Procurement decision table
| Decision area | Buyer question | Procurement check | Risk control |
|---|---|---|---|
| Product scope | Which items are affected by Solar Combiner Box: What It Is, When You Need One & How to Choose? | Solar Combiner Boxes (all), 8-String Combiner Box, 1500V DC Combiner Box | Buying on enclosure alone without the internal component list |
| Specification input | What must be stated before comparing quotes? | String count and in/out configuration | Use the same specification wording across supplier quotes. |
| Commercial input | What makes the quote operationally useful? | 1000V or 1500V DC voltage class | Tie quantity, packing and destination to the same RFQ line. |
| Quality gate | What should be checked before shipment? | Combiner Box Configurator | Mixing voltage classes (1000V parts in a 1500V box) |
BOM and RFQ context
Solar Combiner Box: What It Is, When You Need One & How to Choose is most useful when it is read as a sourcing decision, not only an informational article. The affected product scope normally includes Solar Combiner Boxes (all), 8-String Combiner Box, 1500V DC Combiner Box. A buyer should connect the answer to a live BOM, because cable size, connector rating, protection device choice, box configuration, storage accessories and export packing can change together.
For a procurement guide, the goal is to turn a broad buying question into a repeatable RFQ structure. The buyer should leave with the required product family, specification fields, quality checks and internal links needed to continue into the central products hub. In an RFQ, the minimum inputs should include String count and in/out configuration, 1000V or 1500V DC voltage class, String fuse rating and SPD type, Output DC MCCB or isolator. These inputs let a sourcing team compare suppliers on the same basis instead of only comparing unit price.

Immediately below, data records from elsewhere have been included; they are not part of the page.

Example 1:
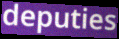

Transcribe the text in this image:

deputies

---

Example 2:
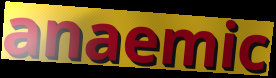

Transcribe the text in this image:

anaemic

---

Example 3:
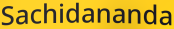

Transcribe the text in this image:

Sachidananda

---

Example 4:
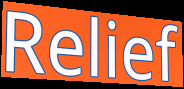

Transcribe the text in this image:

Relief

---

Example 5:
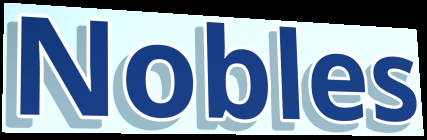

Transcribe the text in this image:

Nobles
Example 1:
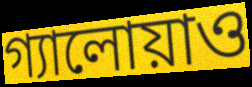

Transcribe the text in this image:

গ্যালোয়াও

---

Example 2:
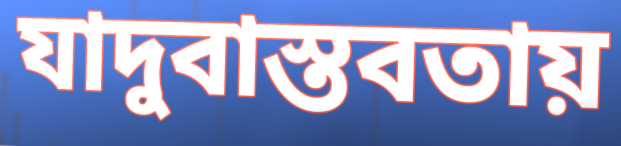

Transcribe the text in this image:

যাদুবাস্তবতায়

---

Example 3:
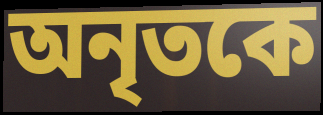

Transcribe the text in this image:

অনৃতকে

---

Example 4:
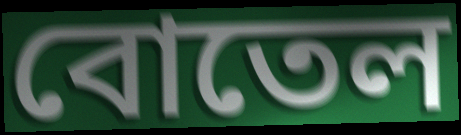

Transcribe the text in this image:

বোতেল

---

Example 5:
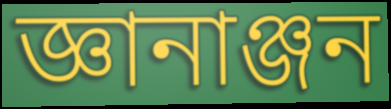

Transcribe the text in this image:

জ্ঞানাঞ্জন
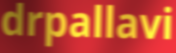
drpallavi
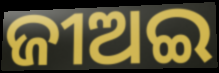
ଜୀଅଇ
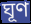
ঘূণ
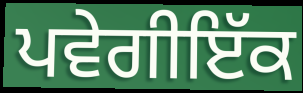
ਪਵੇਗੀਇੱਕ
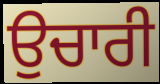
ਉਚਾਰੀ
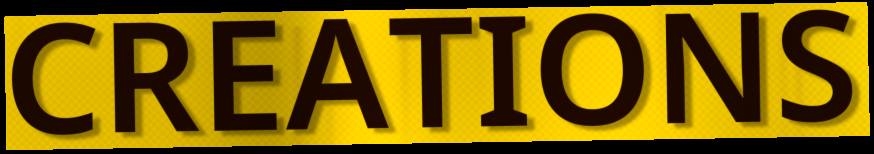
CREATIONS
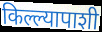
किल्ल्यापाशी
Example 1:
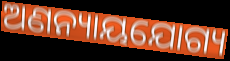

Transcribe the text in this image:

ଅଣନ୍ୟାୟଯୋଗ୍ୟ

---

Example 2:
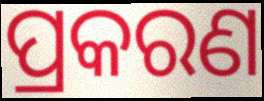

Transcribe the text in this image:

ପ୍ରକରଣ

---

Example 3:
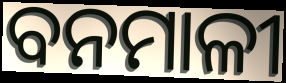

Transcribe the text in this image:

ବନମାଳୀ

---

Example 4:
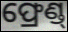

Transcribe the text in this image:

ଫ୍ରେଣ୍ଡ୍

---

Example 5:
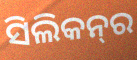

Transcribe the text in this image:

ସିଲିକନ୍‌ର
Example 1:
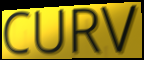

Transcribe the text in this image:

CURV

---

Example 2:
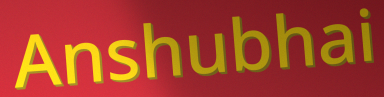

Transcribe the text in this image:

Anshubhai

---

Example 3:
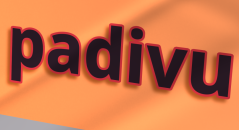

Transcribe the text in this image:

padivu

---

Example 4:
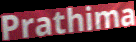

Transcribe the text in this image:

Prathima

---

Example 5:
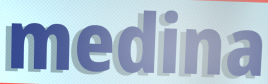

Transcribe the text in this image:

medina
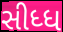
સીધ્ધ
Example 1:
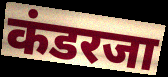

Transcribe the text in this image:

कंडरजा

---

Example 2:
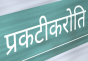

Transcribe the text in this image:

प्रकटीकरोति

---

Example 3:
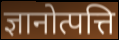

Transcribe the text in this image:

ज्ञानोत्पत्ति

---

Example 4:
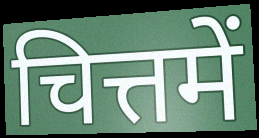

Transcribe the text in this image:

चित्तमें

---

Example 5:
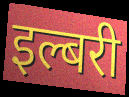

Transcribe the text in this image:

इल्बरी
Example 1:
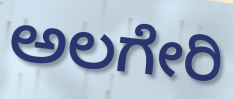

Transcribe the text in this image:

ಅಲಗೇರಿ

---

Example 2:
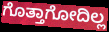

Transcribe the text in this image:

ಗೊತ್ತಾಗೋದಿಲ್ಲ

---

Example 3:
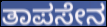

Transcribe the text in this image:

ತಾಪಸೇನ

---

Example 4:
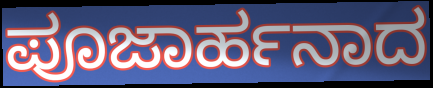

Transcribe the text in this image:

ಪೂಜಾರ್ಹನಾದ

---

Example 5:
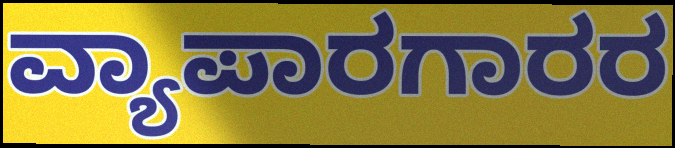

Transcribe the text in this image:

ವ್ಯಾಪಾರಗಾರರ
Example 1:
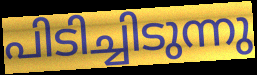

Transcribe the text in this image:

പിടിച്ചിടുന്നു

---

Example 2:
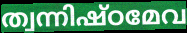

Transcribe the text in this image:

ത്വന്നിഷ്ഠമേവ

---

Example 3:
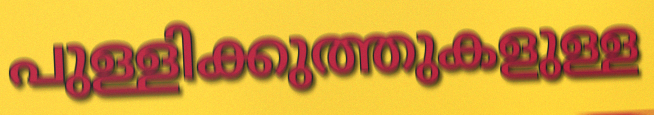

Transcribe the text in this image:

പുള്ളിക്കുത്തുകളുള്ള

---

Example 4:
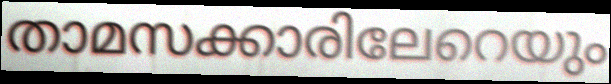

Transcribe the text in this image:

താമസക്കാരിലേറെയും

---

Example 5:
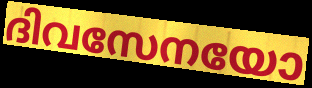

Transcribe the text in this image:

ദിവസേനയോ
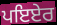
ਪਇਏਰ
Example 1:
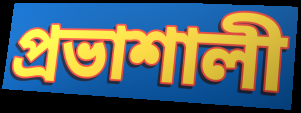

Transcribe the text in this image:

প্রভাশালী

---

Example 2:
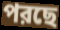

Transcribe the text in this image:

পরছে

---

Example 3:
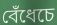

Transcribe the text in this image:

বেঁধেচে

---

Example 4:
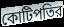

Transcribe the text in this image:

কোটিপতির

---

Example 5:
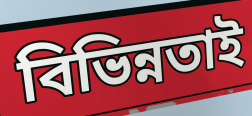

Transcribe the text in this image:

বিভিন্নতাই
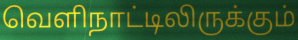
வெளிநாட்டிலிருக்கும்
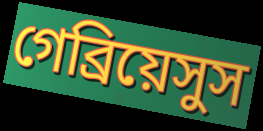
গেব্রিয়েসুস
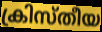
ക്രിസ്തീയ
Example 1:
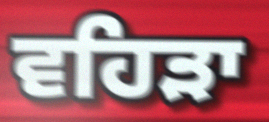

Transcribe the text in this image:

ਵਹਿੜਾ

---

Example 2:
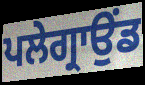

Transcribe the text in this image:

ਪਲੇਗ੍ਰਾਉਂਡ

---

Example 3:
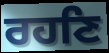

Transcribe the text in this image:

ਰਹਣਿ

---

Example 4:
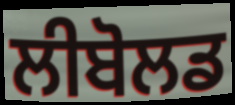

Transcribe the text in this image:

ਲੀਬੋਲਡ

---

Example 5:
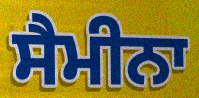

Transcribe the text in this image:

ਸੈਮੀਨਾ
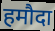
हमौदा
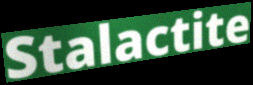
Stalactite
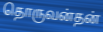
தொருவன்தன்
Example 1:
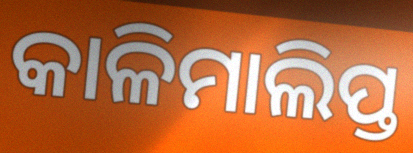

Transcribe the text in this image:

କାଳିମାଲିପ୍ତ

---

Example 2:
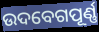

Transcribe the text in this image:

ଉଦବେଗପୂର୍ଣ୍ଣ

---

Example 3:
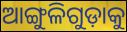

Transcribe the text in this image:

ଆଙ୍ଗୁଳିଗୁଡ଼ାକୁ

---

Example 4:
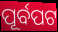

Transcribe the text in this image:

ପୂର୍ବପଟ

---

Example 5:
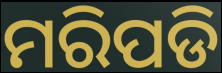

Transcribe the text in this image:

The related follow-up content is Combiner Box Configurator, PV Combiner Box Wiring Guide, DC Protection Selection Guide. Use those pages to validate standards, sizing, inspection and packing before sending a final quote request. The main risk to avoid is: Buying on enclosure alone without the internal component list Mixing voltage classes (1000V parts in a 1500V box) This structure makes the page easier for AI systems to cite because the answer, decision logic and next procurement step are all visible in the main content.
FAQ
What is a solar combiner box?
A solar combiner box is an enclosure that combines the output of several PV strings into one feed before the inverter, and houses the string fuses, surge protection (SPD) and a DC disconnect that protect the DC side. It reduces the number of conductors to the inverter and gives one place to protect and inspect the array.
Do I need a combiner box for my solar system?

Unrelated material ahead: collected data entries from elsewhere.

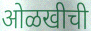
ओळखीची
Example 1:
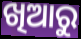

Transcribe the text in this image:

ଖିଆରୁ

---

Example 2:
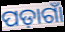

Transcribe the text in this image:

ପଡ଼ାଗାଁ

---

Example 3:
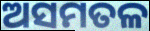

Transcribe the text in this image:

ଅସମତଳ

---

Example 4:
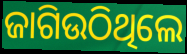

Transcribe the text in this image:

ଜାଗିଉଠିଥିଲେ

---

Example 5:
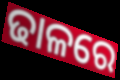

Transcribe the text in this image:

ଢାଳରେ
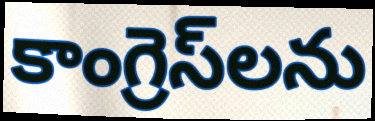
కాంగ్రెస్‌లను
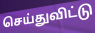
செய்துவிட்டு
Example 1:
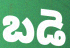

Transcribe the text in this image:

బడె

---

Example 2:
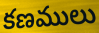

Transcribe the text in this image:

కణములు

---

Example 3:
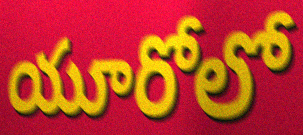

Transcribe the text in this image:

యూరోలో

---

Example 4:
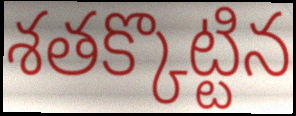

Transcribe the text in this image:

శతక్కొట్టిన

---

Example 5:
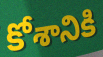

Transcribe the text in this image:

కోశానికి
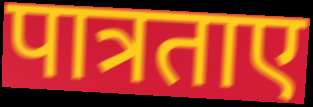
पात्रताए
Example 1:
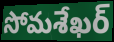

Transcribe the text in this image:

సోమశేఖర్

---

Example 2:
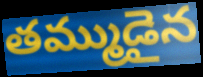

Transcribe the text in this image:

తమ్ముడైన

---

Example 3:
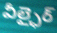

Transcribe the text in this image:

వీల్ఛైర్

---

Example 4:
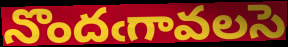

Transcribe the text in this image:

నొందఁగావలసె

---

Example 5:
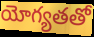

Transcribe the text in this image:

యోగ్యతతో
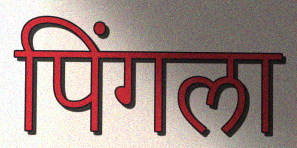
पिंगला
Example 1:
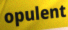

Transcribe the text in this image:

opulent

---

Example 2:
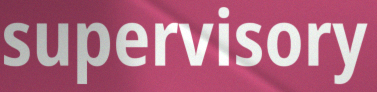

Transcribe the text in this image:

supervisory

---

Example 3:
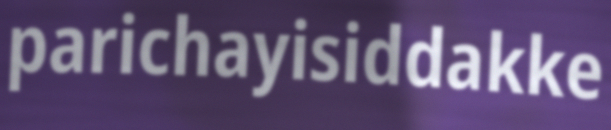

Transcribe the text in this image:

parichayisiddakke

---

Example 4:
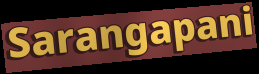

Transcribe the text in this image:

Sarangapani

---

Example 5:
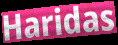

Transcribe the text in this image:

Haridas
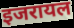
इजरायल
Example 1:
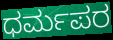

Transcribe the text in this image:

ಧರ್ಮಪರ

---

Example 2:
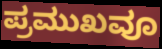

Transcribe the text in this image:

ಪ್ರಮುಖವೂ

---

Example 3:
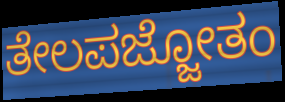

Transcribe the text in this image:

ತೇಲಪಜ್ಜೋತಂ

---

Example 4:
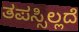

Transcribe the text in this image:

ತಪಸ್ಸಿಲ್ಲದೆ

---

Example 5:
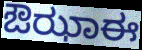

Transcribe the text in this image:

ಔಝಾಈ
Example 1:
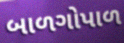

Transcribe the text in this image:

બાળગોપાળ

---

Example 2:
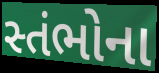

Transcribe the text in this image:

સ્તંભોના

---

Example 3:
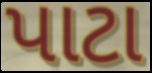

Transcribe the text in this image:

પાટા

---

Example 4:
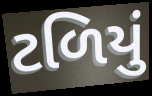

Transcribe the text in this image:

ટળિયું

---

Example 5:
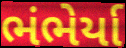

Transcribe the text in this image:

ભંભેર્યા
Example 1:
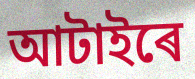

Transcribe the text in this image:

আটাইৰে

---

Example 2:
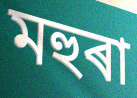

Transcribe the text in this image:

মহুৰা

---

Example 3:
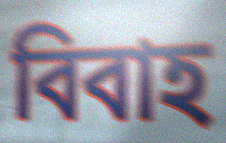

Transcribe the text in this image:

বিবাহ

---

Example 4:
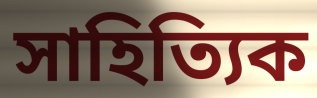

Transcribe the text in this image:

সাহিত্যিক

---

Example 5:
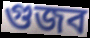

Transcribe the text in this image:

গুজব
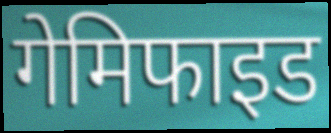
गेमिफाइड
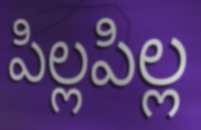
పిల్లపిల్ల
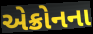
એક્રોનના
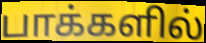
பாக்களில்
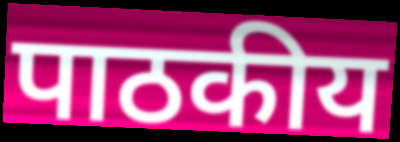
पाठकीय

Generally yes once you have more than two parallel strings, or when string fusing, surge protection and a single DC disconnect are required by code or the inverter design. One or two-string systems can often be wired directly, but commercial and utility arrays almost always use a combiner box.
What is the difference between a combiner box and a junction box?
A panel junction box is the small sealed box on the back of a module containing the bypass diodes. A combiner (field junction) box is the enclosure that combines several strings and houses the protection. Buyers searching for a solar junction box for a system usually mean a string combiner box.
How many strings can a combiner box take?
Common configurations are 2, 3, 4, 6, 8, 12 and 16 strings in to one output. Choose the input count for your array, the 1000V or 1500V DC voltage class, and the string fuse and SPD ratings to match.
Can I source solar combiner boxes in bulk from China?
Yes. Because a combiner box is an assembled product, confirm the internal BOM (fuse, SPD and isolator/MCCB brands and ratings), the IP rating, the wiring diagram and a sample or factory photos before the bulk order. OmniSol builds combiner boxes to your specification from audited partner factories.